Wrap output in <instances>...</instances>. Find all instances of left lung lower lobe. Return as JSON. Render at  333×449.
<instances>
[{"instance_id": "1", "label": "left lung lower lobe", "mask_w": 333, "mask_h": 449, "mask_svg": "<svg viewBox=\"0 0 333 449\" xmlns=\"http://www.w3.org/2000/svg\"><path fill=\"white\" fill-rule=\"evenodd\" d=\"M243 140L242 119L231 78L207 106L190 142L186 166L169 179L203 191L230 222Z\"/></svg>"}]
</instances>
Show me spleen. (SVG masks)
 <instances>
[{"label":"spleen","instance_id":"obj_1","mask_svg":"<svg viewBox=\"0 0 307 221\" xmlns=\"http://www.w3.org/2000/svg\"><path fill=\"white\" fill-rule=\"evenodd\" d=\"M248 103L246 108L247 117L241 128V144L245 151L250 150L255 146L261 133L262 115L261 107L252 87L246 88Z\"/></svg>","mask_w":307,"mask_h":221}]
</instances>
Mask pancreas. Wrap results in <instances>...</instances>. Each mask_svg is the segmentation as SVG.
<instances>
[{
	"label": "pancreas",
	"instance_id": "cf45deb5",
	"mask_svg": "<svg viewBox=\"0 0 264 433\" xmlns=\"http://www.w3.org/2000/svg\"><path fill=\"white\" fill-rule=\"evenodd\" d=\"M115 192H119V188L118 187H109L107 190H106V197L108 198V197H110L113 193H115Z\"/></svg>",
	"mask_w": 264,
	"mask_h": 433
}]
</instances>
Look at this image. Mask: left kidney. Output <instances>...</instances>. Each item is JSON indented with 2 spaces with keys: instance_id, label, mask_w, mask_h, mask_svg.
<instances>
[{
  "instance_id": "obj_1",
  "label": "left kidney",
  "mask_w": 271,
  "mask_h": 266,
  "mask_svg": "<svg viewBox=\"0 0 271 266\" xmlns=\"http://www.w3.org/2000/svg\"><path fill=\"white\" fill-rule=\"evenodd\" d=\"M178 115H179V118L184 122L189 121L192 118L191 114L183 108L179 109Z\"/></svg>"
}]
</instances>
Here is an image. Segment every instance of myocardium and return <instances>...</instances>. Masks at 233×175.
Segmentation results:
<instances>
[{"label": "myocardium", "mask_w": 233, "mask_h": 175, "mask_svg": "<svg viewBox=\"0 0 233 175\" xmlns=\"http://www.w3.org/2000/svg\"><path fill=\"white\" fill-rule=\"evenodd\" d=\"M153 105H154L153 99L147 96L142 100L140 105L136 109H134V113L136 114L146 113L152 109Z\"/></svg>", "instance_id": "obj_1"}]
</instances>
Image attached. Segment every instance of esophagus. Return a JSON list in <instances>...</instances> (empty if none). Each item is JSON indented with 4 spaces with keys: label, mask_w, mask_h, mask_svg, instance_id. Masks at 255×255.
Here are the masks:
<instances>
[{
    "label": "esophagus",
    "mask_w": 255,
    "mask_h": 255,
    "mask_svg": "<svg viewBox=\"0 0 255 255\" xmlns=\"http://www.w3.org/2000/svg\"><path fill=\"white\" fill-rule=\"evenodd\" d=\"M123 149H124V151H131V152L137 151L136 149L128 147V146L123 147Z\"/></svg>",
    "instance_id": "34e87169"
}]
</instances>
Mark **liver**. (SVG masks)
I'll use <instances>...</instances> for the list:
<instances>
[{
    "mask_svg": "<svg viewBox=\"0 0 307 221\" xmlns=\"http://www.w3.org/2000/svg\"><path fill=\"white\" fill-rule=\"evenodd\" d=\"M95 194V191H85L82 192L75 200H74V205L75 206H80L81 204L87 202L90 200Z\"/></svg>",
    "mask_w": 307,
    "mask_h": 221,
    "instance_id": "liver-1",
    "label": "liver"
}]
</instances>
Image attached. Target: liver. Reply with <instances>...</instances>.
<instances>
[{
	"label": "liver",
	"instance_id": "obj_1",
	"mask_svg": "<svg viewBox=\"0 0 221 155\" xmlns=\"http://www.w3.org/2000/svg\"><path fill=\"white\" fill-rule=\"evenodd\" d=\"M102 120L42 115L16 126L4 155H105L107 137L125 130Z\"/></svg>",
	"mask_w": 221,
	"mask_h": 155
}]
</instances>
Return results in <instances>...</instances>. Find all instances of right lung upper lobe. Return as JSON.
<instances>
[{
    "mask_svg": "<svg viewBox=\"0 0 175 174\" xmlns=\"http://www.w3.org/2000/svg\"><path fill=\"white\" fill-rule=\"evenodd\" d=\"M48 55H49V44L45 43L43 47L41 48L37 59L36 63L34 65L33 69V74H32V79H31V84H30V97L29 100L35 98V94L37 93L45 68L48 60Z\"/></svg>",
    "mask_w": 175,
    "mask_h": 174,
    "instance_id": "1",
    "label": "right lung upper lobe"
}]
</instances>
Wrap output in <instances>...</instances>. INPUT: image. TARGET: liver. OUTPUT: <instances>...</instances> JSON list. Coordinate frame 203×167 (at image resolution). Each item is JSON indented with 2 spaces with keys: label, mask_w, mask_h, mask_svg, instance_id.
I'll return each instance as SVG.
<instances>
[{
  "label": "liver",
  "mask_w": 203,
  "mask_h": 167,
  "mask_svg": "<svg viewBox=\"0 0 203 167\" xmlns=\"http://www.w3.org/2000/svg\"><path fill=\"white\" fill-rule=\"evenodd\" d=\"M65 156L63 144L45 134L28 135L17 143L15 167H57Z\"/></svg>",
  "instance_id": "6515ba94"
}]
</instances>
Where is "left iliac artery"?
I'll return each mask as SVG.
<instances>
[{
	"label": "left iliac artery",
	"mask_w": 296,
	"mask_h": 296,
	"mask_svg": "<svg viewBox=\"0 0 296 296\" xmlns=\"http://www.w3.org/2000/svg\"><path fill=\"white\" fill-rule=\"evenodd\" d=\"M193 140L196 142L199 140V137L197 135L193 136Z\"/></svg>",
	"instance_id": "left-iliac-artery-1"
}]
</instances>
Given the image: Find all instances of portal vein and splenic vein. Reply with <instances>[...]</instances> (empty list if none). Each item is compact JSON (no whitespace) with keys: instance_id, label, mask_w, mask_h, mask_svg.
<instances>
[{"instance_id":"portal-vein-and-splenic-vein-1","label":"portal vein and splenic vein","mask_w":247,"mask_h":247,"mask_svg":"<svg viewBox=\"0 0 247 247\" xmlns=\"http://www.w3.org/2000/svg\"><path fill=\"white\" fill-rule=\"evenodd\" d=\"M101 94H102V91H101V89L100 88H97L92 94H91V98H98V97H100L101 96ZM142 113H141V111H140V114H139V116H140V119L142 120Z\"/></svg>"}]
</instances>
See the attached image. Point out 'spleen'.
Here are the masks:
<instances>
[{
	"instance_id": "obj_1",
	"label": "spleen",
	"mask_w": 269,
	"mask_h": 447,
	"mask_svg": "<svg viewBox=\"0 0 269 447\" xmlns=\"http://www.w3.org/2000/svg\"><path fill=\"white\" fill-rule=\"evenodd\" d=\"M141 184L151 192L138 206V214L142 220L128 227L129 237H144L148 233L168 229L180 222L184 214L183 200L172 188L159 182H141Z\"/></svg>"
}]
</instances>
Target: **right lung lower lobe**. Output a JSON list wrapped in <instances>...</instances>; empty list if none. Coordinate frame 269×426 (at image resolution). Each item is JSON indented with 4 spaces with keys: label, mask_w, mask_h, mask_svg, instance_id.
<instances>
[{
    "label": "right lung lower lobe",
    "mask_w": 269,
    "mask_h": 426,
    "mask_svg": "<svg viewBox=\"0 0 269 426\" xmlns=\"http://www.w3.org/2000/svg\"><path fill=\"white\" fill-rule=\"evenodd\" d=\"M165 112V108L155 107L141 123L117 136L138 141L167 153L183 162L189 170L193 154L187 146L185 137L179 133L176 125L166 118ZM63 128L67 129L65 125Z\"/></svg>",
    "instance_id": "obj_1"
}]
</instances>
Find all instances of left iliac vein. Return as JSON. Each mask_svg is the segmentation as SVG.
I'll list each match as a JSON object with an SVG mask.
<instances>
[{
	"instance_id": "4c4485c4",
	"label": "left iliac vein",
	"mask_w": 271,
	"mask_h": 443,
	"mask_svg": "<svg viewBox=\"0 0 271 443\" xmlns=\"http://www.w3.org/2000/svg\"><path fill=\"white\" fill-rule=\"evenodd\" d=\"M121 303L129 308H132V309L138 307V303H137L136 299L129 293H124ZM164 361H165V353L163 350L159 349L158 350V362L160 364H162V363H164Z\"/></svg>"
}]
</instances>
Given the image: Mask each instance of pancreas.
-=-=-
**WHAT YOU ARE ASKED TO DO**
Collect every line of the material above that contains the string "iliac". Matches must agree in case.

**TASK ANSWER**
Where is "left iliac artery"?
	"label": "left iliac artery",
	"instance_id": "left-iliac-artery-1"
Find all instances of left iliac vein. Return as JSON. Each mask_svg is the segmentation as SVG.
	"label": "left iliac vein",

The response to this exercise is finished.